Dagegen stellte der Tischler andere qualitative Merkmale an einen Leim, denn die Verleimungen der Möbel mussten im Alltagsgebrauch starke Kräfte aushalten können. Dafür hatte sich der Leim aus Knochen im Laufe der Zeit sehr gut bewährt. Aber guten festen Knochenleim verstand man erst nach 1800 anzufertigen, mit der stetigen Verbesserung der Rezeptur wurde er im 19. Jahrhundert schnell zum qualitativ bevorzugten Leim unter dem angebotenen Sortiment.

 Auch die Anfertigung von Knochenleim war sehr langwierig und nicht weniger übel in der Vorbereitung und Durchführung. Zuerst mussten die Knochenteile von den Knorpelteilen (wie Gelenke usw.) getrennt werden, denn der Knochen (durch Glutin) ergab ein ausgezeichnetes Klebeverhalten und die Knorpel (Chondrin) nur eine sehr geringe Klebkraft. Danach wurden die Knochen entfettet, zerkleinert und in Wasser ausgekocht. Durch langes Kochen lösten sich die Kollagene im Knochen und verwandelten sich unter Wasseraufnahme in Glutin, das nach dem Erkalten eine gallertartige Masse (den sogenannten Rohleim) bildete. Denn nur das Glutin besitzt die Eigenschaft, nach dem Erkalten eine gallertartige Masse (Rohleim) zu bilden. Der Rohleim wurde weiter eingedampft, um überflüssiges Wasser zu entfernen.

 Das Produkt wie alle anderen traditionellen Kleber ein Warmleim, d. h. auch er musste zur Verarbeitung erwärmt werden (höchsten bis 74 Grad) und wurde bis 1900 neben den Tischlern hauptsächlich von den Buchbindern und insbesondere den Geigenbauern (bis heute) verwendet.
 Der Knochenleim insgesamt besaß einen äußerst wichtigen und sehr praktischen Vorteil für die Tischlerei. Die verklebten Holzverbindungen ließen sich zu jeder Zeit durch entsprechende Erwärmung wieder lösen, das hieß, eine misslungene Arbeit konnte gelöst und wiederholt werden. Als Nachteil hing dem Knochenleim die sehr kurze Verarbeitungszeit an, sodass bei den Tischlergesellen jeder Handgriff sitzen musste, um schnell und zügig das Möbelstück zu leimen.

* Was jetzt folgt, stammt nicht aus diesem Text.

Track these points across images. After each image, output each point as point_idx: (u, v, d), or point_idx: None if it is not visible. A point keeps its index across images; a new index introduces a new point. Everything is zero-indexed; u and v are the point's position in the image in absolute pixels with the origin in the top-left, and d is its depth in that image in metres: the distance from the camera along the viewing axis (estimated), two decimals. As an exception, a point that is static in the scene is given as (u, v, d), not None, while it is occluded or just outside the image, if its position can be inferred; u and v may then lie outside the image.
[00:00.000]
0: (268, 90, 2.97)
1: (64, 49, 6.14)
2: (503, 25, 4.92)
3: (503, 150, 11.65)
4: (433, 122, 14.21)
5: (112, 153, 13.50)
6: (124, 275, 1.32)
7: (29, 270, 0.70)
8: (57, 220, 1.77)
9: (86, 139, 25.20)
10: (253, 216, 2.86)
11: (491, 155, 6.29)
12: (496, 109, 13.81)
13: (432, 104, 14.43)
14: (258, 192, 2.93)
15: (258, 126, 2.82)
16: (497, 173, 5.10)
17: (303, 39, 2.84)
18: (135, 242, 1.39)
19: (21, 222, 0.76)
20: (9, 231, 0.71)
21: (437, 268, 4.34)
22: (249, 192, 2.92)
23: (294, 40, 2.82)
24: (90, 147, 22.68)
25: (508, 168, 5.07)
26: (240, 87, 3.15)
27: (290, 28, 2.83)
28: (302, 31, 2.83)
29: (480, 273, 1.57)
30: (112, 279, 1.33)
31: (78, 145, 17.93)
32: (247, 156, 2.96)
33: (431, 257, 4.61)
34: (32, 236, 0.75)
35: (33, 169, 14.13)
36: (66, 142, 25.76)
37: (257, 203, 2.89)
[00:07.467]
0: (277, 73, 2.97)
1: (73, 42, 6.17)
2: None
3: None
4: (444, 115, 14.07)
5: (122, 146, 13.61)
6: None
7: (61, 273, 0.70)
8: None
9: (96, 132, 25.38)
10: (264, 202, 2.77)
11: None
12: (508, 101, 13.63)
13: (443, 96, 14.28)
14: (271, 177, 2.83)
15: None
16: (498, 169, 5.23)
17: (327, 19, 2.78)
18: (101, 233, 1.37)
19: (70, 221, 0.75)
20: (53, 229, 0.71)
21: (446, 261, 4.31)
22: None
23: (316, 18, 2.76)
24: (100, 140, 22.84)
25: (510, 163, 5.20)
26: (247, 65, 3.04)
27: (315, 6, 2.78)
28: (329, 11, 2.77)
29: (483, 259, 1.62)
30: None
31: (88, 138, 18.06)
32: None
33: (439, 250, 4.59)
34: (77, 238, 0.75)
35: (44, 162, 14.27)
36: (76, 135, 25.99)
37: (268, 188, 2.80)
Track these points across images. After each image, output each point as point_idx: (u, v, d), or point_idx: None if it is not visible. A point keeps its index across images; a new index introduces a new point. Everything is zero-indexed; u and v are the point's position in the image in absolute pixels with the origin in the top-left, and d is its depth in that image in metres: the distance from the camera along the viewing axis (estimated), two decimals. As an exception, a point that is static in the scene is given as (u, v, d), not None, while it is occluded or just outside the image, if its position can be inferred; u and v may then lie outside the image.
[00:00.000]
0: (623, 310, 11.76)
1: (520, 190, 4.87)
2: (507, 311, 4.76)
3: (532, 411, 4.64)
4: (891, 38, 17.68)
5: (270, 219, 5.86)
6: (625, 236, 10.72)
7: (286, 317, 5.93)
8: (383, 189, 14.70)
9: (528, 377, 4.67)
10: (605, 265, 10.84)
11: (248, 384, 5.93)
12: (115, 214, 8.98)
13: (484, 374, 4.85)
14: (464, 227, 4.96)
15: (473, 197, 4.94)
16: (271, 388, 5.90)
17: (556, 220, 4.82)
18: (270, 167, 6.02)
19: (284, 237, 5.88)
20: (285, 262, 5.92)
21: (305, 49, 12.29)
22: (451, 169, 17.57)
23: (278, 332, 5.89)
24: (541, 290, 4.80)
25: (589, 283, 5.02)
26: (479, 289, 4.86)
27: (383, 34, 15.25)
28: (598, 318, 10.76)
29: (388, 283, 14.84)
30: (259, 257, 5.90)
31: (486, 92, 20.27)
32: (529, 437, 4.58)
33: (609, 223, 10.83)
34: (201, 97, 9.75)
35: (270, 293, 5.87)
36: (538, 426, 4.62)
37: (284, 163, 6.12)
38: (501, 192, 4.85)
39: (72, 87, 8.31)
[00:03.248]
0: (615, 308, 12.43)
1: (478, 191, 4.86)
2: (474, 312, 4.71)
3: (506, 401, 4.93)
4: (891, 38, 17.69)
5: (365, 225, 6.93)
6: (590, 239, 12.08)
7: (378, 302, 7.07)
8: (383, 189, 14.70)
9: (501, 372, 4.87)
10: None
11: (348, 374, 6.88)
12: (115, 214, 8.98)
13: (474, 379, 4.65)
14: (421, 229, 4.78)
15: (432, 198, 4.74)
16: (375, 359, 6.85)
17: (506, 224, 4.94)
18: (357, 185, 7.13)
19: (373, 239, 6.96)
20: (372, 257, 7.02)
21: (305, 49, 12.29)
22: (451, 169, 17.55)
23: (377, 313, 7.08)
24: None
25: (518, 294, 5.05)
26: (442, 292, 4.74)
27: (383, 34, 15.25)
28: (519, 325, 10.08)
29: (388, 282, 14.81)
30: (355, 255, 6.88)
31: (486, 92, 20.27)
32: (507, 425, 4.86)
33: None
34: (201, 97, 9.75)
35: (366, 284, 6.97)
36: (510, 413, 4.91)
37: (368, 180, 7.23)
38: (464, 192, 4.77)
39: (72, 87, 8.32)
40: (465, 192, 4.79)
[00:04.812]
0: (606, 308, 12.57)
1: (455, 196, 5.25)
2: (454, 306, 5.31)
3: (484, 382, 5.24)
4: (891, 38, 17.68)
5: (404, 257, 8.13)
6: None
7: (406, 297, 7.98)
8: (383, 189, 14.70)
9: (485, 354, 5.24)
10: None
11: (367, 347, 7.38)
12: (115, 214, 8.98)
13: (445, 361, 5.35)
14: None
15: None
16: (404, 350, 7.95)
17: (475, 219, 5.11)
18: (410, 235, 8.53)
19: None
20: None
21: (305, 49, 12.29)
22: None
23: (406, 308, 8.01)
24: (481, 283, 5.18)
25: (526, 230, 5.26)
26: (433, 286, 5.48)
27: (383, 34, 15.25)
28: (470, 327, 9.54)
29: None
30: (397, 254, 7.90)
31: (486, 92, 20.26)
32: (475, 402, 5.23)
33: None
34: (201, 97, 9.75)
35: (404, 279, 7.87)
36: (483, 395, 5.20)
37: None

 Für die acht Rostocker Leimsieder der 1870 Ger Jahre (Fönings, Hoffmann, Kern, H., Kern, Z., Meincke, Pätzel, Reincke und Schwoncke, davon 7 im Gerberbruch und 1 in der Alt-Schmiedestraße) waren mit der zunehmenden Industrialisierung wirtschaftlich schlechte Zeiten gekommen. Mit der aufkommenden Möbelindustrie Ende des 19. Jahrhunderts musste ein neuer Leim mit längerer Verarbeitungszeit her, der mit der Entwicklung der chemisch-synthetischen Herstellung bald gefunden wurde.